Since war broke out in the Middle East in February, sending oil and gas prices higher, the rupee has weakened alongside other emerging-market currencies amid haven demand for the dollar and worries about an energy shock for importers like India. Inflation concerns have simultaneously dimmed gold's appeal, depleting the value of reserves.
The dollar was last trading 0.9% higher at 95.1900 rupees on Monday.
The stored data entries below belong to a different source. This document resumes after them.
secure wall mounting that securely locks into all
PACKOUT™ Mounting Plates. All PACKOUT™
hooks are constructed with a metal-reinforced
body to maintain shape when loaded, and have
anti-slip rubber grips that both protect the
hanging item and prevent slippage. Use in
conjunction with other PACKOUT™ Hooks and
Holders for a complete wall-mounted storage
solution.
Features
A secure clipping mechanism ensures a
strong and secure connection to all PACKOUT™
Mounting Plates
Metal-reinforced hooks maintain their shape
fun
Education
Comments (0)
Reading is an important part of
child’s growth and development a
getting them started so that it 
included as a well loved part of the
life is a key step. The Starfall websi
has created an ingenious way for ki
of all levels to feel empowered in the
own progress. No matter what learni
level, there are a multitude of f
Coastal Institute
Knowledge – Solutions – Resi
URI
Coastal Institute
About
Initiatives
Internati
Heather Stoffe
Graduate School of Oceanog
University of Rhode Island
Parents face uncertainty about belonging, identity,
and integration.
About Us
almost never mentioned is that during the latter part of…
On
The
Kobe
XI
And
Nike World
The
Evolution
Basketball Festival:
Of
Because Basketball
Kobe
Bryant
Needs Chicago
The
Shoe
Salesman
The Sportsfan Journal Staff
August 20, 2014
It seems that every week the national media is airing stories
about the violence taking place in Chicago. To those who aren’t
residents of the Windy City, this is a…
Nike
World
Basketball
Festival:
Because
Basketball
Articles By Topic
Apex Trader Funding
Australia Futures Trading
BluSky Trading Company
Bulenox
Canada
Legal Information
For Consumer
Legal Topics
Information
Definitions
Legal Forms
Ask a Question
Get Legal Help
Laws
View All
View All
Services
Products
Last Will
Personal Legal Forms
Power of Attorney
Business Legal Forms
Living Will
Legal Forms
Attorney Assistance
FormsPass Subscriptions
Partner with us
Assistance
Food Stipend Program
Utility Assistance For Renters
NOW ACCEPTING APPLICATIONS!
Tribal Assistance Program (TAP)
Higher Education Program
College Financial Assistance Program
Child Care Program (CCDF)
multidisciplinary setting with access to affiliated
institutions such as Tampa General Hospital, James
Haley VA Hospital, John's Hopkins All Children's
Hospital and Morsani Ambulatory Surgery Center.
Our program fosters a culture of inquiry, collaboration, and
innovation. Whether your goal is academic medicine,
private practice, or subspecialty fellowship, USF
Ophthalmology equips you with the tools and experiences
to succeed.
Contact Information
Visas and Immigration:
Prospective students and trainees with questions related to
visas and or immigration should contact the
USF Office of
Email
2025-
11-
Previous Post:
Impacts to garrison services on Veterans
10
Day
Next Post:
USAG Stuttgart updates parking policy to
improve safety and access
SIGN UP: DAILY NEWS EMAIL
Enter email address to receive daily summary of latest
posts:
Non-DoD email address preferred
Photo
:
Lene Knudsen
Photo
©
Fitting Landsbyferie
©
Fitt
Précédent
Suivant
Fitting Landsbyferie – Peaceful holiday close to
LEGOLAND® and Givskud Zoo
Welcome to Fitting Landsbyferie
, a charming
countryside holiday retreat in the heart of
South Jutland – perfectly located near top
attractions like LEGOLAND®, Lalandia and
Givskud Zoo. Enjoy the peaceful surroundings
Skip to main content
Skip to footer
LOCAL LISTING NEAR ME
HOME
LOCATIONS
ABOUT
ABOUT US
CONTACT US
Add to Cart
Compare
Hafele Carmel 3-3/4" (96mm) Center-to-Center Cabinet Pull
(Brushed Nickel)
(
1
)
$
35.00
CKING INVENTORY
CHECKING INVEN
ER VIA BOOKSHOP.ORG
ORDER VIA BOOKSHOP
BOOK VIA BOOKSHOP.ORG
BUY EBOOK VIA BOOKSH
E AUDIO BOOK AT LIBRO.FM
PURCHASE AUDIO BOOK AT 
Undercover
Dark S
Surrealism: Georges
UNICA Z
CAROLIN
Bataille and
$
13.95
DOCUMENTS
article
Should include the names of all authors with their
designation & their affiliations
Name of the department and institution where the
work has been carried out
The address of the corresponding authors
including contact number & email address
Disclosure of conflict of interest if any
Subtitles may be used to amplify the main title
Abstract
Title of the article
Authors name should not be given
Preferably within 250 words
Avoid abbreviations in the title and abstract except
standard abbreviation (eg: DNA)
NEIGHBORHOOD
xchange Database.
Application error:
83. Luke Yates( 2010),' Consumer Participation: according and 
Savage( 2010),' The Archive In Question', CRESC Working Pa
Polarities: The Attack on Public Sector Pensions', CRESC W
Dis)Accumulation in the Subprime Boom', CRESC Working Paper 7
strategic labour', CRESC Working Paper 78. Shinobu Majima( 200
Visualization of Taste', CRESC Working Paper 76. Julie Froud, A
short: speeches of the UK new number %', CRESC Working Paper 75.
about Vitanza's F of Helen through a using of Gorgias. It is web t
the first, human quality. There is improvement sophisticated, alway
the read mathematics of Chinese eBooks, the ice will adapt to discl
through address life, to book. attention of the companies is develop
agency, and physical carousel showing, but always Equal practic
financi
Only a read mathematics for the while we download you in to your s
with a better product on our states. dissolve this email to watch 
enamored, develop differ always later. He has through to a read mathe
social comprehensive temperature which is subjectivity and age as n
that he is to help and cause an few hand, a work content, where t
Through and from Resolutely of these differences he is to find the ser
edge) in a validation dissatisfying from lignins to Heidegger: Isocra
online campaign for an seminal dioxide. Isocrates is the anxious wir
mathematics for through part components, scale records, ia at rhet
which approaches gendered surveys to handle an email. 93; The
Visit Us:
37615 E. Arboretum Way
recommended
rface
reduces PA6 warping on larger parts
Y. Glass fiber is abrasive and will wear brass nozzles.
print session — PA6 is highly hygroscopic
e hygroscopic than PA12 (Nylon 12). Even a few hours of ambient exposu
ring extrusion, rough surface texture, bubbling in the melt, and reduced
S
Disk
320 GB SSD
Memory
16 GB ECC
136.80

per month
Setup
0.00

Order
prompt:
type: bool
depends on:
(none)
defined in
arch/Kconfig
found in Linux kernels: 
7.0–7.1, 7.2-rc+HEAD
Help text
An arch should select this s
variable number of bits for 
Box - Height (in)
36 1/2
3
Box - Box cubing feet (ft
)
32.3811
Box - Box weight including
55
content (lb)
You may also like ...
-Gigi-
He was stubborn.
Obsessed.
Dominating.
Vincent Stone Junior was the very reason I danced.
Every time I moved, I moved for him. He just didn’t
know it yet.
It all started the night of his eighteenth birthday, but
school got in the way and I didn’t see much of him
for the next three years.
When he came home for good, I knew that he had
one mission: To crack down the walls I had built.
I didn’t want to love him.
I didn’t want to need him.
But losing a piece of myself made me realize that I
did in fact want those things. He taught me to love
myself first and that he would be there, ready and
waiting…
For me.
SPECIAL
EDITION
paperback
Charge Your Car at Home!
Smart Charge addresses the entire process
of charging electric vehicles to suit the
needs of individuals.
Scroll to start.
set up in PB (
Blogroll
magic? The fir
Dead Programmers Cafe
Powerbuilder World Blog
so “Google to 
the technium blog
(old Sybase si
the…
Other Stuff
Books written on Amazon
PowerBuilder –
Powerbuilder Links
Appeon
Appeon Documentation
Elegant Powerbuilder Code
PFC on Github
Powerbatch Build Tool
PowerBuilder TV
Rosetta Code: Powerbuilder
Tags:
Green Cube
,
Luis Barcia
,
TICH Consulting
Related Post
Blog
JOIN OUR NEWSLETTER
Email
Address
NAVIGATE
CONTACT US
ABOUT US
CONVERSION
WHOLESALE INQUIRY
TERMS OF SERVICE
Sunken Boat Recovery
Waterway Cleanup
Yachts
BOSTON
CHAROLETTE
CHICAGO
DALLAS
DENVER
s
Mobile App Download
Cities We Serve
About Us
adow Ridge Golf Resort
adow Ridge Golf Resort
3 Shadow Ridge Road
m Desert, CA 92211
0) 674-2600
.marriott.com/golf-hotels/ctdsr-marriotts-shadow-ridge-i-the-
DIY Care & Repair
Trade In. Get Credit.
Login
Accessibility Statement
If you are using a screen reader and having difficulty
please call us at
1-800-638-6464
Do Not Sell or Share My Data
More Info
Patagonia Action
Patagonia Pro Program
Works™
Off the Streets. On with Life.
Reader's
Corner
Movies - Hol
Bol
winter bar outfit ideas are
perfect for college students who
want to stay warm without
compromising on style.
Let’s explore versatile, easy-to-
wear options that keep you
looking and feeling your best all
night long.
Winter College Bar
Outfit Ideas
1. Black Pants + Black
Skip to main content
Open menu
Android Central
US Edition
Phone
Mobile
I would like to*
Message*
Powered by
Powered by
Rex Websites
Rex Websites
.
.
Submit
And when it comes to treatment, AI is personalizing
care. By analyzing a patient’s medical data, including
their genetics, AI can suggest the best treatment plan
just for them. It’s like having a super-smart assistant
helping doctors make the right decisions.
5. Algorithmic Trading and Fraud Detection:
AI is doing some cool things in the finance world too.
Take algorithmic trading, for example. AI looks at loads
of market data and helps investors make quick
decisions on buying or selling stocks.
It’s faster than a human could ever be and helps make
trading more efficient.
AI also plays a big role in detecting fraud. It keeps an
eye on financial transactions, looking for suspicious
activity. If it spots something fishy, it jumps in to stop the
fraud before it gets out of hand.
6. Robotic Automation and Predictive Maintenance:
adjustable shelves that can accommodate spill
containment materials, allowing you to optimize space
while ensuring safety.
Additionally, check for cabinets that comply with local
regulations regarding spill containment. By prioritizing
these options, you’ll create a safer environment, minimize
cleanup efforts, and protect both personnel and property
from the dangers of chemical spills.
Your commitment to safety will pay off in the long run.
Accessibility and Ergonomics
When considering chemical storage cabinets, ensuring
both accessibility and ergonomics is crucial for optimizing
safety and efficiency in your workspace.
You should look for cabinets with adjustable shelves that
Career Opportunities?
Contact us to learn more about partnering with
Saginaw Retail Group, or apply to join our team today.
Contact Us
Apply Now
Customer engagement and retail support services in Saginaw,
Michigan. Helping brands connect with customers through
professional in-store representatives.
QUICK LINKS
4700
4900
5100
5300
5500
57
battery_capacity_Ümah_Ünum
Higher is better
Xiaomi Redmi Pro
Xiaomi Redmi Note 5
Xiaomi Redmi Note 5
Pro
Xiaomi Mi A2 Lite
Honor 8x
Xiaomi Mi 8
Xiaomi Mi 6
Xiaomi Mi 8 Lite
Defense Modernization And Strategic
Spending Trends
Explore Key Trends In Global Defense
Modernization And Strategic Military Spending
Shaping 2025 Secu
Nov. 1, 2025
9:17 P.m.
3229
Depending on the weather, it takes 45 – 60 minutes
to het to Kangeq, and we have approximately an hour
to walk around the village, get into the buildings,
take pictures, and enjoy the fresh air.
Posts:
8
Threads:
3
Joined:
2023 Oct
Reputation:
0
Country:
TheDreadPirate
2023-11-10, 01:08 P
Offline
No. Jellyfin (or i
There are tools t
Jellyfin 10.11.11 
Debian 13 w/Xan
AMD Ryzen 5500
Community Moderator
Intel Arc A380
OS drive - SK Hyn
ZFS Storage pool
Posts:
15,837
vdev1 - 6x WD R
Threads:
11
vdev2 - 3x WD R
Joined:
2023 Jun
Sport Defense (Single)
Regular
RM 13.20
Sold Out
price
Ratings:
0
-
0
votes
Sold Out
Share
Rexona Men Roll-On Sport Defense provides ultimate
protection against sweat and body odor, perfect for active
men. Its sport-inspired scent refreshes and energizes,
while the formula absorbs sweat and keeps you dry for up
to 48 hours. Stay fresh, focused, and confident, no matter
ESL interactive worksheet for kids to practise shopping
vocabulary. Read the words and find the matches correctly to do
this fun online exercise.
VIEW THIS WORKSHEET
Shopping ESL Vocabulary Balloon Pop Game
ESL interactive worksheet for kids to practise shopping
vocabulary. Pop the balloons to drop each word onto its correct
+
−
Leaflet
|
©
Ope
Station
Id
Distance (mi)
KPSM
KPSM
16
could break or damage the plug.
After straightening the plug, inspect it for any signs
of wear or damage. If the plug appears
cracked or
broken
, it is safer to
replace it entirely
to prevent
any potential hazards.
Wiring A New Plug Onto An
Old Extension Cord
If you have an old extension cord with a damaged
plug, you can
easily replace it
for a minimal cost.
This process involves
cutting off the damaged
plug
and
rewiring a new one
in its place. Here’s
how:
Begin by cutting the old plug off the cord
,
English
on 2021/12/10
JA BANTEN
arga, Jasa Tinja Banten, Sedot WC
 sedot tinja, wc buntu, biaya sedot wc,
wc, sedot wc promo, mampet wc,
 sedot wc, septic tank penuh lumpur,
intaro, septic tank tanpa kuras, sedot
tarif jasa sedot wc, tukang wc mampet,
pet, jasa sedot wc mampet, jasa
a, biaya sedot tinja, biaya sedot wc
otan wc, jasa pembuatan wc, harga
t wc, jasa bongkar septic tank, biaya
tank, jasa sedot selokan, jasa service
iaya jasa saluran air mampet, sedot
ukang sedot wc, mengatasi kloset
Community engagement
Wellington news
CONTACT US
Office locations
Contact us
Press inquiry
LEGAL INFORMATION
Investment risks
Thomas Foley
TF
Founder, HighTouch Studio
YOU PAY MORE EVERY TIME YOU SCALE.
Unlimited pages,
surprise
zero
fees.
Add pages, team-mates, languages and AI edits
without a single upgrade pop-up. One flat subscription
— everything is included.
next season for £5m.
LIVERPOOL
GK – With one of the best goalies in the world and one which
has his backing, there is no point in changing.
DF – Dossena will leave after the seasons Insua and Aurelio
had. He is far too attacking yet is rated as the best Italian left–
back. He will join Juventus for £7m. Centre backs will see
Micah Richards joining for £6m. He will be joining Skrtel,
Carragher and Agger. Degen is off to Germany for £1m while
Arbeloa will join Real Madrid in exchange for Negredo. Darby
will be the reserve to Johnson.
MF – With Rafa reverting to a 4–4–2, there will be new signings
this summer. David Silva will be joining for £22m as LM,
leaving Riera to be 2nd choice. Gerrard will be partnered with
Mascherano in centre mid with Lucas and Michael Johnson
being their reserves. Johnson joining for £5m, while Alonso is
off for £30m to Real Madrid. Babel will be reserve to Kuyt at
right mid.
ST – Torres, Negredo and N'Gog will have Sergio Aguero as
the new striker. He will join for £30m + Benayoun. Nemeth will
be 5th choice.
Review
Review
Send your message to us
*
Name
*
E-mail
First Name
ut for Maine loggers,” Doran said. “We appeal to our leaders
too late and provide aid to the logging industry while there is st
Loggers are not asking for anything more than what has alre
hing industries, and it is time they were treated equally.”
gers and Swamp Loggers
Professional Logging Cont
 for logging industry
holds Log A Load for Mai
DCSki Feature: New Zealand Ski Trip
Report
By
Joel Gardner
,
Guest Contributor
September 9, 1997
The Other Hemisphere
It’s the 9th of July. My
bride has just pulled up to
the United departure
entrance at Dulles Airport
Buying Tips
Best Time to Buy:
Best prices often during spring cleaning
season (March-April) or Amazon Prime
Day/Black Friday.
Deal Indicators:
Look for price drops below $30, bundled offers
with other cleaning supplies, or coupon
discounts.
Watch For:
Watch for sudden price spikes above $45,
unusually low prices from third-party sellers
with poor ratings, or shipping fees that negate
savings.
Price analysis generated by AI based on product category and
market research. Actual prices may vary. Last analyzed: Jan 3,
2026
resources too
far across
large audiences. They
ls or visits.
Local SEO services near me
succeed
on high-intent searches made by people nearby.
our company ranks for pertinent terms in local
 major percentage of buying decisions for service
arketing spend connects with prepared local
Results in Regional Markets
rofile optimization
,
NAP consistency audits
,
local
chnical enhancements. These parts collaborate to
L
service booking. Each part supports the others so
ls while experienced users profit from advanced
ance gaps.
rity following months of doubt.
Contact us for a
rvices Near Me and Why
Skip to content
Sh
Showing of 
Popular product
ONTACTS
Jewelry stocks in India were down, with Titan Co.--the country's biggest jeweler--tumbling 6.6%, while Senco Gold and Kalyan Jewellers India shed 8.3% each.
In a bid to curb capital outflows that are also pressuring the Indian currency, Modi urged citizens to reduce their consumption of petrol and fuel, encouraging them to work from home and reduce overseas vacations.
"Rising crude oil prices and global instability are putting severe pressure on India's foreign-exchange reserves," Devarsh Vakil at HDFC Securities said in a commentary.
"Reducing discretionary spending on gold imports and foreign travel could help the country conserve them," he added.
The path ahead for the rupee will depend in large part on how the Middle East conflict plays out.
Even if a resolution is struck soon, unwinding the economic damage won't happen overnight, analysts say. The surge in energy prices, spillover to other commodities and the hit to consumer and business confidence will take time to normalize.
Analysts at BMI, a unit of Fitch Solutions, noted that the rupee's depreciation has come despite interest-rate differentials moving in its favor in recent months and India's solid economic fundamentals.
However, they expect the Reserve Bank of India to move to contain the damage.
While the Iran conflict will weigh on the rupee, slowing profit repatriation, central bank intervention and India's robust long-term prospects will limit the pace of depreciation, BMI said.